* **Task goal**
Search the data below, and report every line in which "Review" occurs.

* **Provided records**
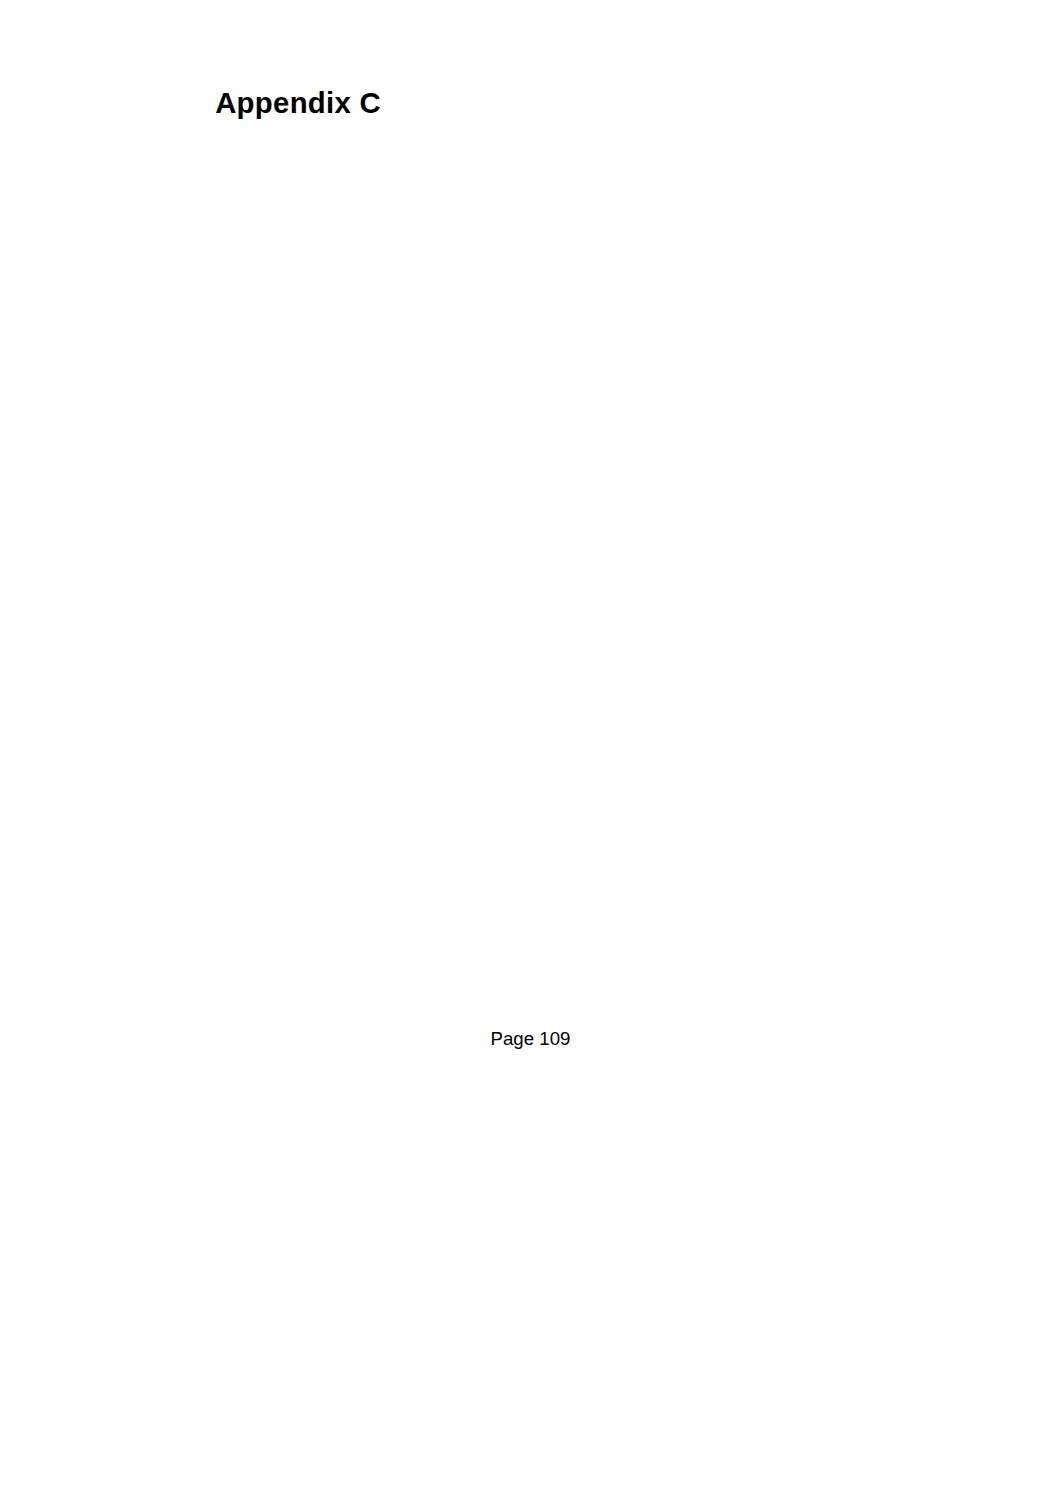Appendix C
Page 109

* * *

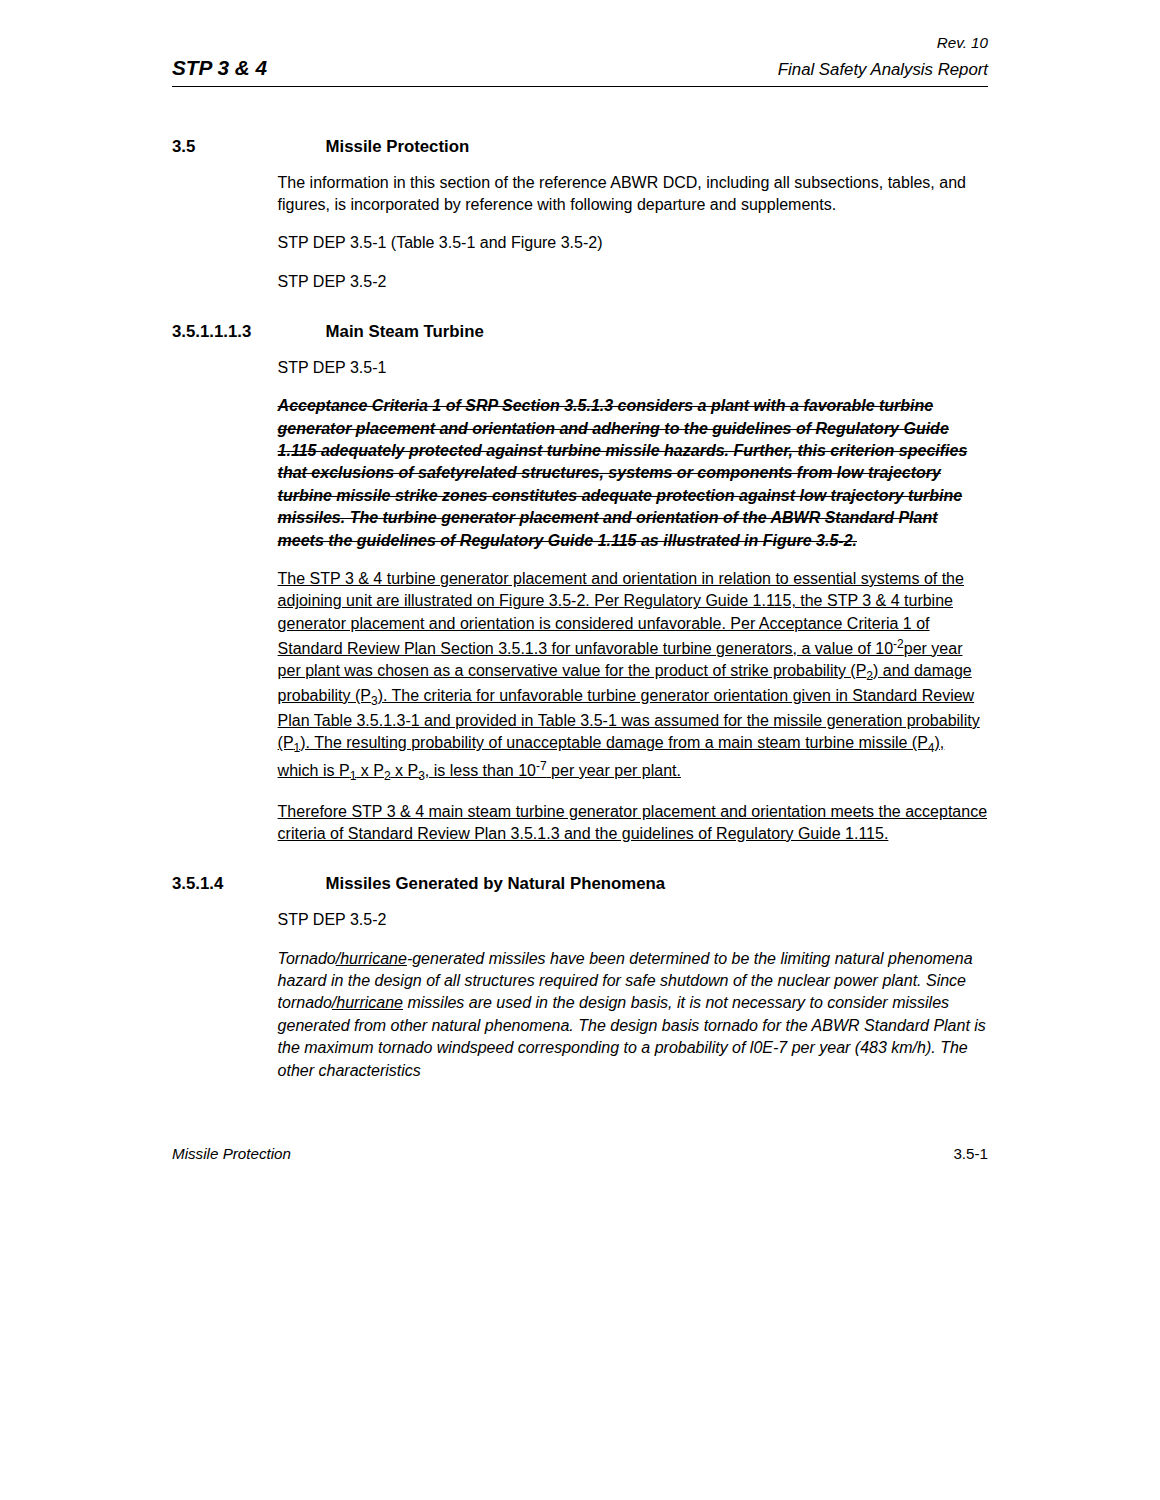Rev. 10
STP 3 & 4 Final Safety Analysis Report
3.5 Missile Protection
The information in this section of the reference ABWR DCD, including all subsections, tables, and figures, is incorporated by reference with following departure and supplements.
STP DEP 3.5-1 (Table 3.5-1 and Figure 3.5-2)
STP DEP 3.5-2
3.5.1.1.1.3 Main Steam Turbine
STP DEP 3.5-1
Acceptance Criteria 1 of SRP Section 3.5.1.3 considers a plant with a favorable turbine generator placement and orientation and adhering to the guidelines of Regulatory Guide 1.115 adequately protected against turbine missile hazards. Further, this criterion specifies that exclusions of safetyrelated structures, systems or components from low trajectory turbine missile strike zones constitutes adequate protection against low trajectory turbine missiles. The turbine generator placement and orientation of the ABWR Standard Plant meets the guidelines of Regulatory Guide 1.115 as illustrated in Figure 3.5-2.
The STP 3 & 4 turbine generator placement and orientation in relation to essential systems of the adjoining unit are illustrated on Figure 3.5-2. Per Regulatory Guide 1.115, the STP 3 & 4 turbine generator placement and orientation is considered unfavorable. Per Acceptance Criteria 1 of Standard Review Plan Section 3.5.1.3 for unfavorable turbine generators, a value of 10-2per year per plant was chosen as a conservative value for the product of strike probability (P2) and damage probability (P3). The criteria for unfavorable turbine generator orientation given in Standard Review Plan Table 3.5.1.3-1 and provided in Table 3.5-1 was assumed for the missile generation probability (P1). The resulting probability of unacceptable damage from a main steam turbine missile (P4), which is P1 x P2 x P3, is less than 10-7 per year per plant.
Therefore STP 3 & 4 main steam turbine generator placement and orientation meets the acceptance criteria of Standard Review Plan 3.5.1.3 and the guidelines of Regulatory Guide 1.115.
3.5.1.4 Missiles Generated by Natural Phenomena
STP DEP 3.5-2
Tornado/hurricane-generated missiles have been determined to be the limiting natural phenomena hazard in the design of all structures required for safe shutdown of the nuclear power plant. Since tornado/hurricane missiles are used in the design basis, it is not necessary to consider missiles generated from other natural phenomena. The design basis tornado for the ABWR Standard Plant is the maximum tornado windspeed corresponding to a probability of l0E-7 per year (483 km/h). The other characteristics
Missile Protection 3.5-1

* **Answer to this problem**
The STP 3 & 4 turbine generator placement and orientation in relation to essential systems of the adjoining unit are illustrated on Figure 3.5-2. Per Regulatory Guide 1.115, the STP 3 & 4 turbine generator placement and orientation is considered unfavorable. Per Acceptance Criteria 1 of Standard Review Plan Section 3.5.1.3 for unfavorable turbine generators, a value of 10-2per year per plant was chosen as a conservative value for the product of strike probability (P2) and damage probability (P3). The criteria for unfavorable turbine generator orientation given in Standard Review Plan Table 3.5.1.3-1 and provided in Table 3.5-1 was assumed for the missile generation probability (P1). The resulting probability of unacceptable damage from a main steam turbine missile (P4), which is P1 x P2 x P3, is less than 10-7 per year per plant.
Therefore STP 3 & 4 main steam turbine generator placement and orientation meets the acceptance criteria of Standard Review Plan 3.5.1.3 and the guidelines of Regulatory Guide 1.115.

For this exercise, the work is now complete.